Ma la meraviglia a volte non è una cosa positiva….
La meraviglia in questione si rivolge anche a chi commenta criticando per il solo gusto di farlo, di contraddire perché forse manca di idee per controbattere, oppure perché appartenente ad una categoria lavorativa che partecipa allo scempio sanitario.
La pretesa di civiltà esula dal pagamento delle tasse. Se chi paga le tasse pretendesse il tappeto rosso e una cameriera a disposizione nei pochi minuti di attesa la pronto soccorso, direi la sua pretesa sarebbe un attimo eccessiva. Ma evidenziare i palesi disservizi e il personale assente, sia per volontà che per disposizioni di servizio per nulla considerevoli del bene degli utenti, non credo sia da criticare sig. Arciboldo, e penso che nessuno che abbia un’esperienza in qualsiasi pronto soccorso italiano, alla fine delle estenuanti ore di attesa senza apparante motivo, e ancor peggio senza un minimo di spiegazione, prenda a male parole chi ha svolto solamente il proprio mestiere. Quindi il racconto del sig. Sardo è solo una eco di quello che ogni giorno o notte che sia, avviene a qualsiasi latitudine del paese che viviamo, pagatori di tasse o meno.
Antonino, al netto della retorica, del suo commento rimangono soltanto i “pagatori di tasse” (o meno). Appunto.
Allora mi scuso per la retorica sig.
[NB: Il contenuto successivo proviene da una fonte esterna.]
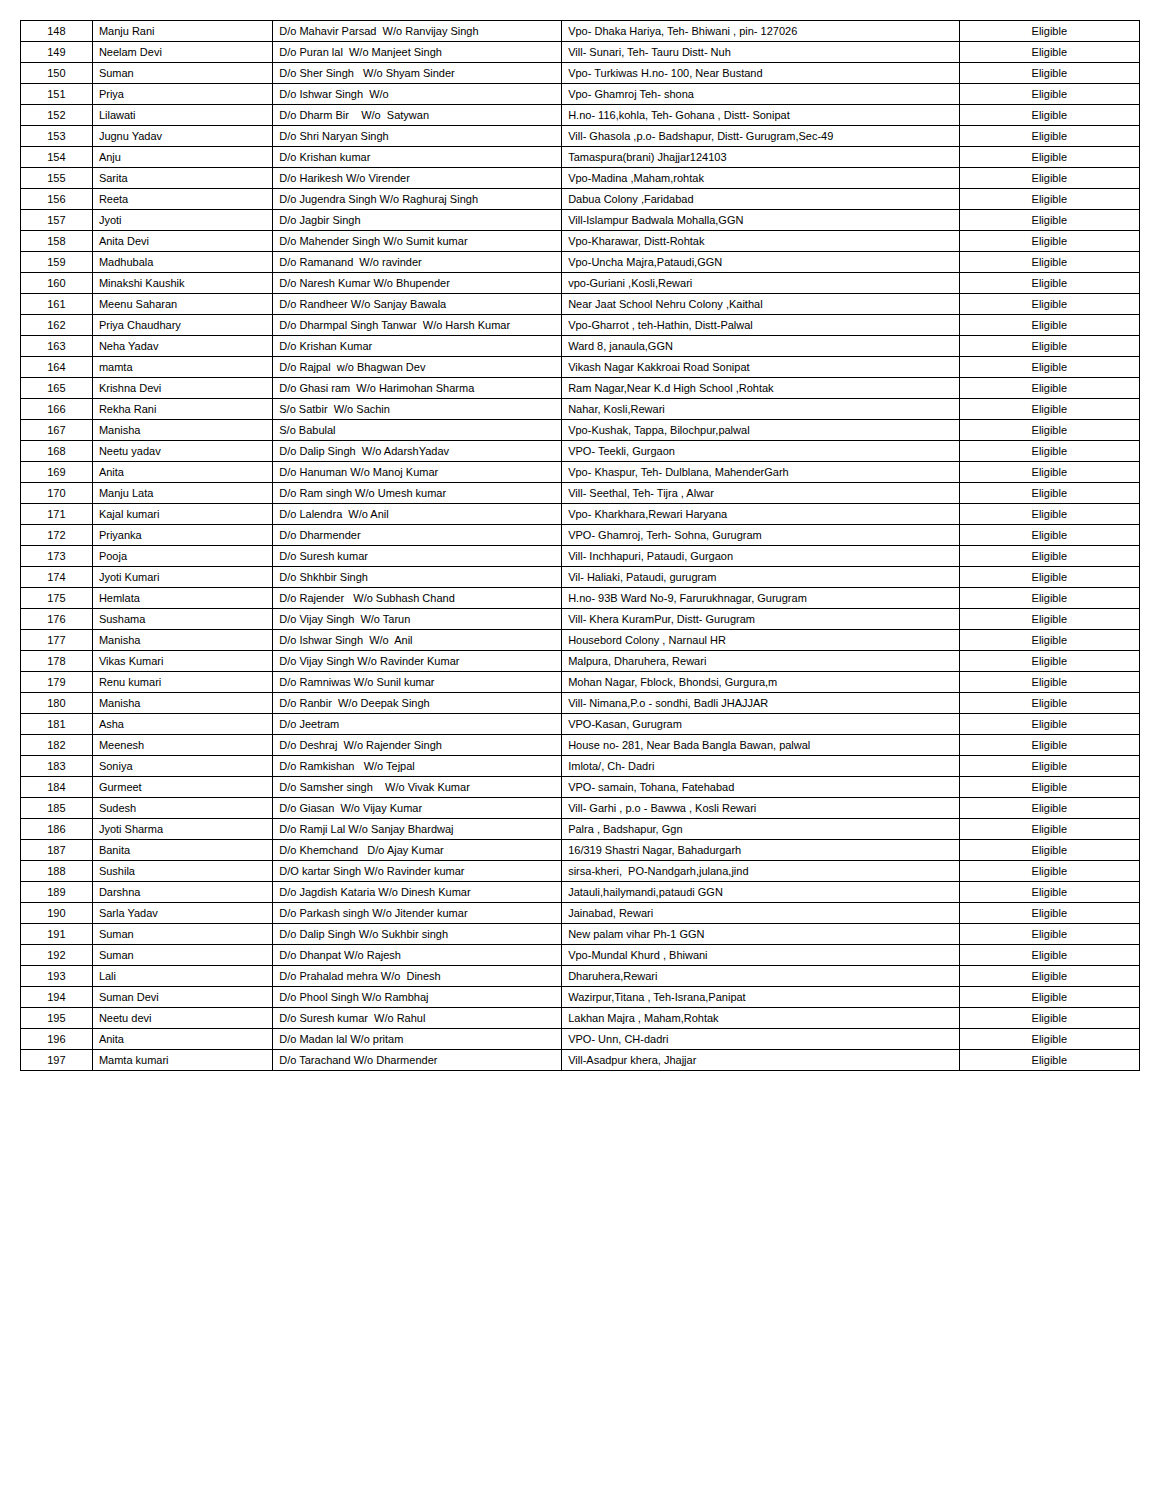| 148 | Manju Rani | D/o Mahavir Parsad W/o Ranvijay Singh | Vpo- Dhaka Hariya, Teh- Bhiwani , pin- 127026 | Eligible |
| 149 | Neelam Devi | D/o Puran lal W/o Manjeet Singh | Vill- Sunari, Teh- Tauru Distt- Nuh | Eligible |
| 150 | Suman | D/o Sher Singh W/o Shyam Sinder | Vpo- Turkiwas H.no- 100, Near Bustand | Eligible |
| 151 | Priya | D/o Ishwar Singh W/o | Vpo- Ghamroj Teh- shona | Eligible |
| 152 | Lilawati | D/o Dharm Bir W/o Satywan | H.no- 116,kohla, Teh- Gohana , Distt- Sonipat | Eligible |
| 153 | Jugnu Yadav | D/o Shri Naryan Singh | Vill- Ghasola ,p.o- Badshapur, Distt- Gurugram,Sec-49 | Eligible |
| 154 | Anju | D/o Krishan kumar | Tamaspura(brani) Jhajjar124103 | Eligible |
| 155 | Sarita | D/o Harikesh W/o Virender | Vpo-Madina ,Maham,rohtak | Eligible |
| 156 | Reeta | D/o Jugendra Singh W/o Raghuraj Singh | Dabua Colony ,Faridabad | Eligible |
| 157 | Jyoti | D/o Jagbir Singh | Vill-Islampur Badwala Mohalla,GGN | Eligible |
| 158 | Anita Devi | D/o Mahender Singh W/o Sumit kumar | Vpo-Kharawar, Distt-Rohtak | Eligible |
| 159 | Madhubala | D/o Ramanand W/o ravinder | Vpo-Uncha Majra,Pataudi,GGN | Eligible |
| 160 | Minakshi Kaushik | D/o Naresh Kumar W/o Bhupender | vpo-Guriani ,Kosli,Rewari | Eligible |
| 161 | Meenu Saharan | D/o Randheer W/o Sanjay Bawala | Near Jaat School Nehru Colony ,Kaithal | Eligible |
| 162 | Priya Chaudhary | D/o Dharmpal Singh Tanwar W/o Harsh Kumar | Vpo-Gharrot , teh-Hathin, Distt-Palwal | Eligible |
| 163 | Neha Yadav | D/o Krishan Kumar | Ward 8, janaula,GGN | Eligible |
| 164 | mamta | D/o Rajpal w/o Bhagwan Dev | Vikash Nagar Kakkroai Road Sonipat | Eligible |
| 165 | Krishna Devi | D/o Ghasi ram W/o Harimohan Sharma | Ram Nagar,Near K.d High School ,Rohtak | Eligible |
| 166 | Rekha Rani | S/o Satbir W/o Sachin | Nahar, Kosli,Rewari | Eligible |
| 167 | Manisha | S/o Babulal | Vpo-Kushak, Tappa, Bilochpur,palwal | Eligible |
| 168 | Neetu yadav | D/o Dalip Singh W/o AdarshYadav | VPO- Teekli, Gurgaon | Eligible |
| 169 | Anita | D/o Hanuman W/o Manoj Kumar | Vpo- Khaspur, Teh- Dulblana, MahenderGarh | Eligible |
| 170 | Manju Lata | D/o Ram singh W/o Umesh kumar | Vill- Seethal, Teh- Tijra , Alwar | Eligible |
| 171 | Kajal kumari | D/o Lalendra W/o Anil | Vpo- Kharkhara,Rewari Haryana | Eligible |
| 172 | Priyanka | D/o Dharmender | VPO- Ghamroj, Terh- Sohna, Gurugram | Eligible |
| 173 | Pooja | D/o Suresh kumar | Vill- Inchhapuri, Pataudi, Gurgaon | Eligible |
| 174 | Jyoti Kumari | D/o Shkhbir Singh | Vil- Haliaki, Pataudi, gurugram | Eligible |
| 175 | Hemlata | D/o Rajender W/o Subhash Chand | H.no- 93B Ward No-9, Farurukhnagar, Gurugram | Eligible |
| 176 | Sushama | D/o Vijay Singh W/o Tarun | Vill- Khera KuramPur, Distt- Gurugram | Eligible |
| 177 | Manisha | D/o Ishwar Singh W/o Anil | Housebord Colony , Narnaul HR | Eligible |
| 178 | Vikas Kumari | D/o Vijay Singh W/o Ravinder Kumar | Malpura, Dharuhera, Rewari | Eligible |
| 179 | Renu kumari | D/o Ramniwas W/o Sunil kumar | Mohan Nagar, Fblock, Bhondsi, Gurgura,m | Eligible |
| 180 | Manisha | D/o Ranbir W/o Deepak Singh | Vill- Nimana,P.o - sondhi, Badli JHAJJAR | Eligible |
| 181 | Asha | D/o Jeetram | VPO-Kasan, Gurugram | Eligible |
| 182 | Meenesh | D/o Deshraj W/o Rajender Singh | House no- 281, Near Bada Bangla Bawan, palwal | Eligible |
| 183 | Soniya | D/o Ramkishan W/o Tejpal | Imlota/, Ch- Dadri | Eligible |
| 184 | Gurmeet | D/o Samsher singh W/o Vivak Kumar | VPO- samain, Tohana, Fatehabad | Eligible |
| 185 | Sudesh | D/o Giasan W/o Vijay Kumar | Vill- Garhi , p.o - Bawwa , Kosli Rewari | Eligible |
| 186 | Jyoti Sharma | D/o Ramji Lal W/o Sanjay Bhardwaj | Palra , Badshapur, Ggn | Eligible |
| 187 | Banita | D/o Khemchand D/o Ajay Kumar | 16/319 Shastri Nagar, Bahadurgarh | Eligible |
| 188 | Sushila | D/O kartar Singh W/o Ravinder kumar | sirsa-kheri, PO-Nandgarh,julana,jind | Eligible |
| 189 | Darshna | D/o Jagdish Kataria W/o Dinesh Kumar | Jatauli,hailymandi,pataudi GGN | Eligible |
| 190 | Sarla Yadav | D/o Parkash singh W/o Jitender kumar | Jainabad, Rewari | Eligible |
| 191 | Suman | D/o Dalip Singh W/o Sukhbir singh | New palam vihar Ph-1 GGN | Eligible |
| 192 | Suman | D/o Dhanpat W/o Rajesh | Vpo-Mundal Khurd , Bhiwani | Eligible |
| 193 | Lali | D/o Prahalad mehra W/o Dinesh | Dharuhera,Rewari | Eligible |
| 194 | Suman Devi | D/o Phool Singh W/o Rambhaj | Wazirpur,Titana , Teh-Israna,Panipat | Eligible |
| 195 | Neetu devi | D/o Suresh kumar W/o Rahul | Lakhan Majra , Maham,Rohtak | Eligible |
| 196 | Anita | D/o Madan lal W/o pritam | VPO- Unn, CH-dadri | Eligible |
| 197 | Mamta kumari | D/o Tarachand W/o Dharmender | Vill-Asadpur khera, Jhajjar | Eligible |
Arciboldo, le da evidentemente fastidio, ma non riesco a capire cosa le da più fastidio, chi critica il sistema malato della sanità, e lo fa anche con ironia, oppure la sua critica alla critica è solo un esercizio di stile.
Certo di un positivo riscontro
porgo distinti saluti
Ironia, dov’è l’ironia? “In sala 3 c’è un medico e quattro infermieri che non sembrano per nulla stressati da quelle ore intense” questa è ironia? Secondo me è soltanto (timida) insolenza.
Ricambio i distinti saluti. E chiudo.
Capisco il punto di vista, forse lei è uno dei pochi esempi di persone dedite al proprio dovere, e nelle mie parole non c’è ironia, dico sul serio. Forse il sig. Sardo voleva solo raccontare in maniera tragicomica la normale avventura che molti di noi a qualsiasi latitudine affrontano quando si recano in un pronto soccorso.
Non se la prenda Arciboldo, se lei è un medico bravo e efficiente continui ad esserlo, e quando ritroverà un signore con il dito “sciancato” ripenserà al sig. Sardo sorridendo.
Chiudo salutando affettuosamente.
documentare va bene.Indicare qualche soluzione andrebbe meglio,a cominciare da una GUIDA AI SERVIZI DI PRONTO SOCCORSO.Da mettere ON LINE,ovviamente.Cosi si potrebbe scoprire che i codici bianchi potrebbero trovare assistenza in plessi ospedalieri che fanno Day Ospital,con o senza esenzione Ticket,
oltre che rivolgersi al proprio MEDICO DI BASE.In tal modo una certa % di pazienti scaricherebbe il flusso di attese ai Pronto Soccorso.
Non e’ solo un problema di Servizi Igienici. e spazi di attesa inadeguati.
Se si va a guardare alle prestazioni,puo’ capitare di non avere in dotazione alle SALE OPERATIVE
il Farmaco,il filo adatto per ricucire,
la strumentazione per aspirare un traumatizzato,e via discorrendo,non escluse le barelle.
Se siete arrivati in auto,mettete in conto il parcheggio ad ore,che in 12 ore di attesa fa una bella cifra.